# Why is the mean used to compute the expectation in the GAN loss?

From Goodfellow et al. (2014), we have the adversarial loss:

$$\min_G \, \max_D V (D, G) = \mathbb{E}_{x∼p_{data}(x)} \, [\log \, D(x)] \\ \quad\quad\quad\quad\quad\quad\quad + \, \mathbb{E}_{z∼p_z(z)} \, [\log \, (1 − D(G(z)))] \, \text{.} \quad$$

In practice, the expectation is computed as a mean over the minibatch. For example, the discriminator loss is:

$$\nabla_{\theta_{d}} \frac{1}{m} \sum_{i=1}^{m}\left[\log D\left(\boldsymbol{x}^{(i)}\right)+\log \left(1-D\left(G\left(\boldsymbol{z}^{(i)}\right)\right)\right)\right]$$

My question is: why is the mean used to compute the expectation? Does this imply that $$p_{data}$$ is uniformly distributed, since every sample must be drawn from $$p_{data}$$ with equal probability?

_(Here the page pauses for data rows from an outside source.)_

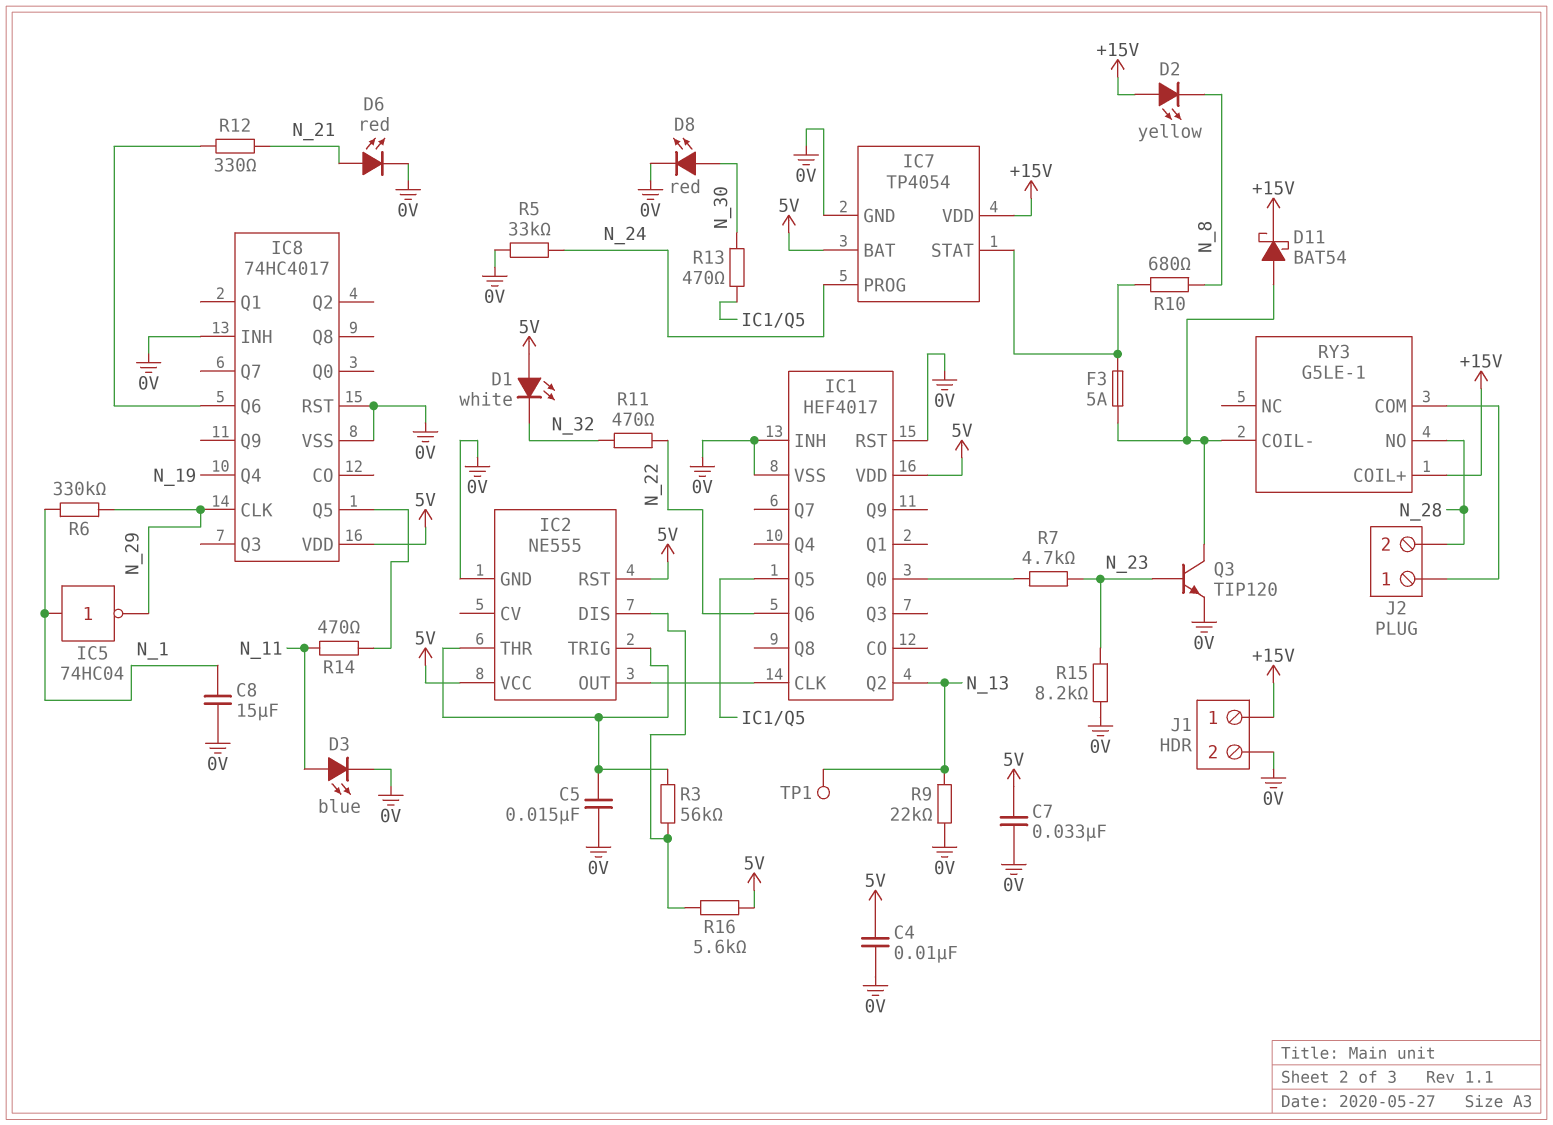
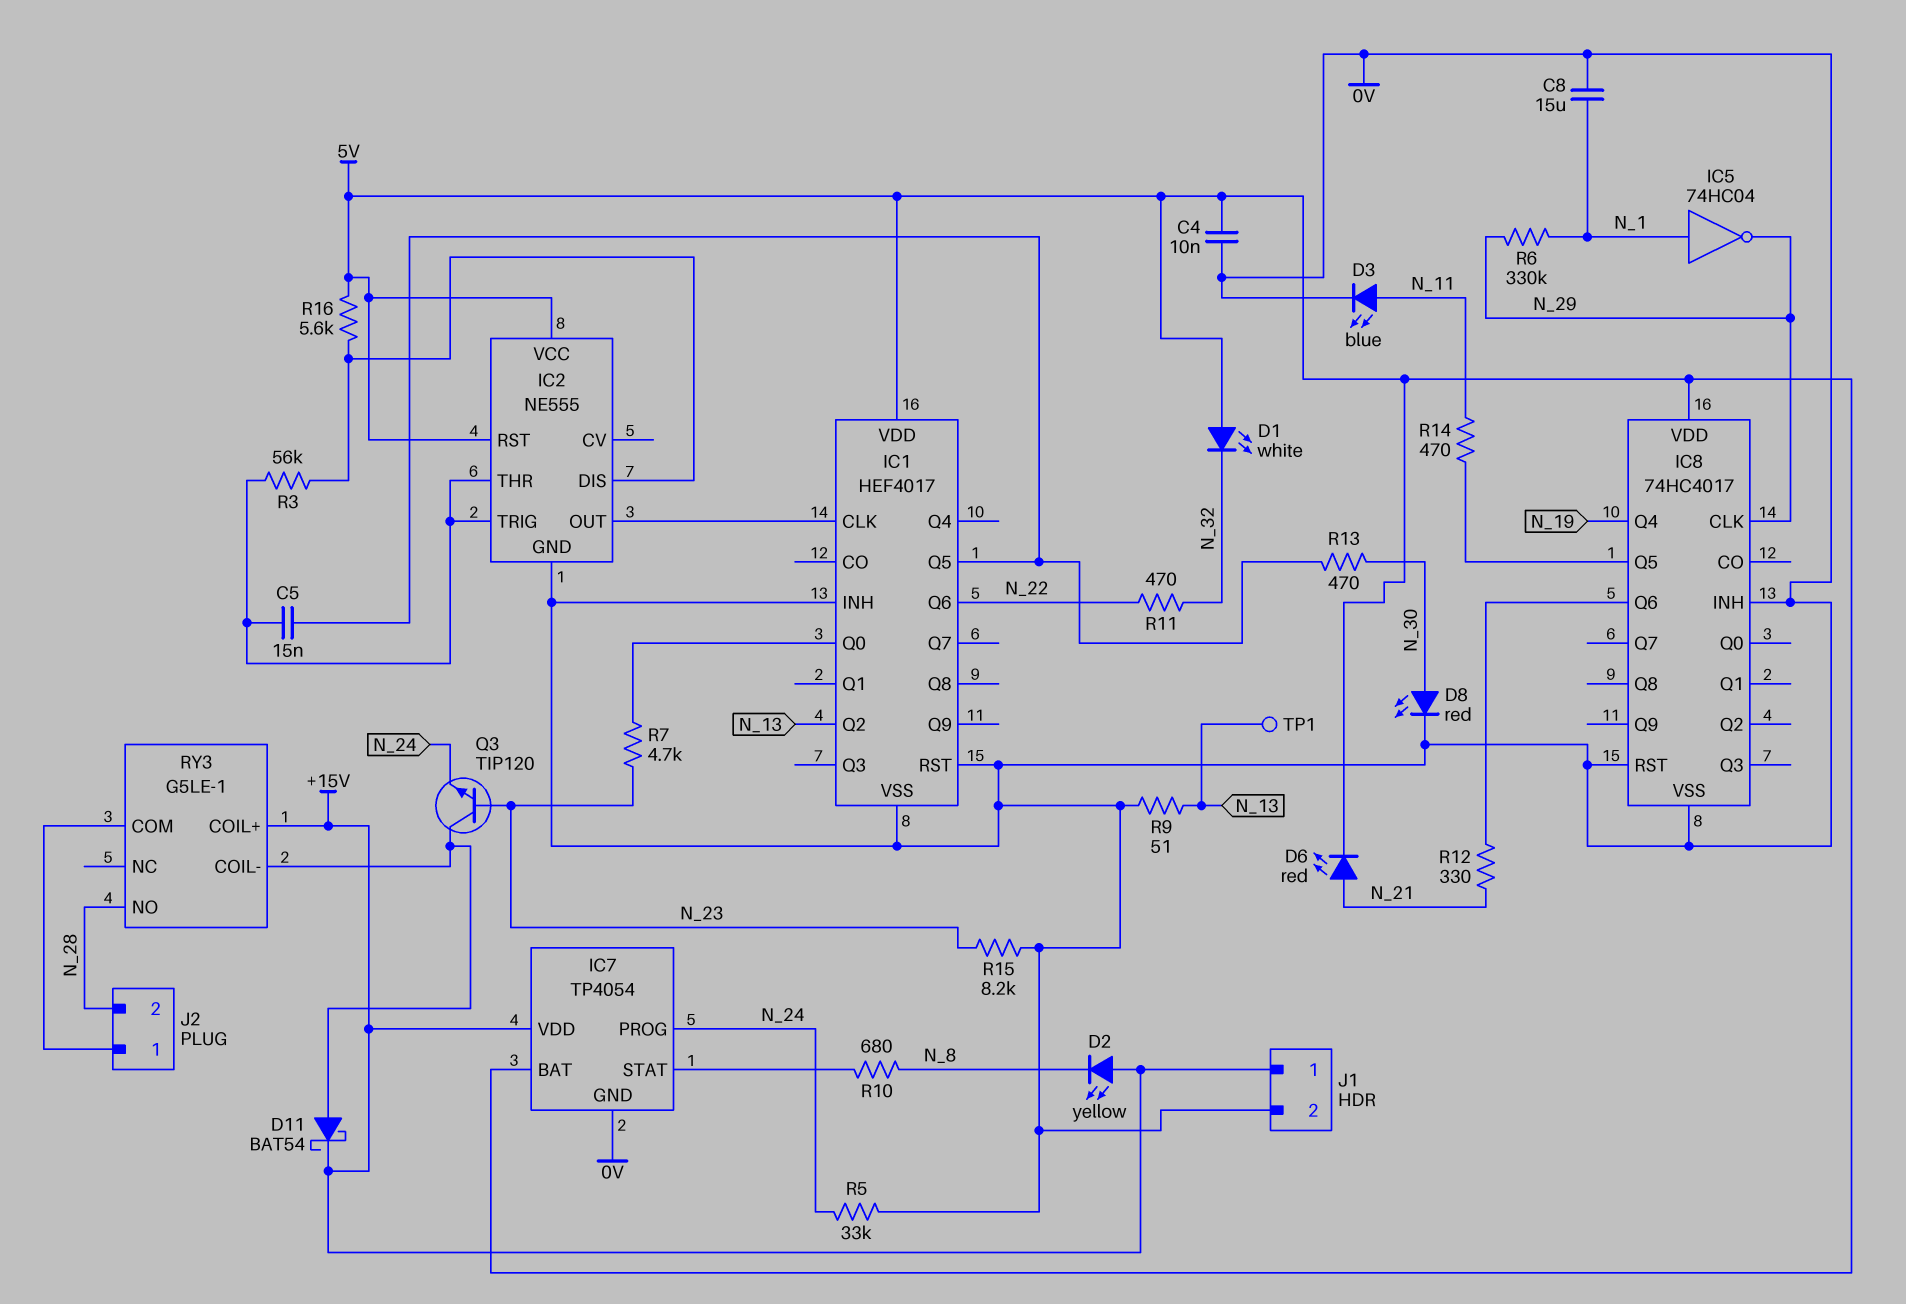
C5: 15nF (0V, IC2/THR) -> 15nF (IC1/Q5, IC2/THR)
C7: 33nF (0V, 5V) -> none
D6: LED red (A N_21, K 0V) -> LED red (A N_21, K 5V)
F3: 5A (IC7/STAT, RY3/COIL-) -> none
Q3: NPN TIP120 (B N_23, C RY3/COIL-, E 0V) -> NPN TIP120 (B N_23, C RY3/COIL-, E N_24)
R9: 22k (0V, N_13) -> 51 (0V, N_13)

The expectation, expressed as an integral, is:

\begin{aligned} V(G, D) &=\int_{\boldsymbol{x}} p_{\text {data }}(\boldsymbol{x}) \log (D(\boldsymbol{x})) d x+\int_{\boldsymbol{z}} p_{\boldsymbol{z}}(\boldsymbol{z}) \log (1-D(g(\boldsymbol{z}))) d z \\ &=\int_{\boldsymbol{x}} p_{\text {data }}(\boldsymbol{x}) \log (D(\boldsymbol{x}))+p_{g}(\boldsymbol{x}) \log (1-D(\boldsymbol{x})) d x \end{aligned}

So, how do we go from an integral involving a continuous distribution to summing over discrete probabilities, and further, that all those probabilities are the same?

The best I could find from other StackExchange posts is that the mean is just an approximation, but I'd really like a more rigorous explanation.

This question isn't exclusive to GANs, but is applicable to any loss function that is expressed mathematically as an expectation over some sampled distribution, which is not implemented directly via the integral form.

(All equations are from the Goodfellow paper.)

It is indeed true that, if all $$x^{(i)}$$ are independent identically distributed realisations of a random variable $$X$$, then $$\lim_{n \rightarrow \infty} \frac{1}{n}\sum_{i=1}^n f(x^{(i)}) = \mathbb{E}[f(X)]$$. This is a standard result in statistics known as the law of large numbers.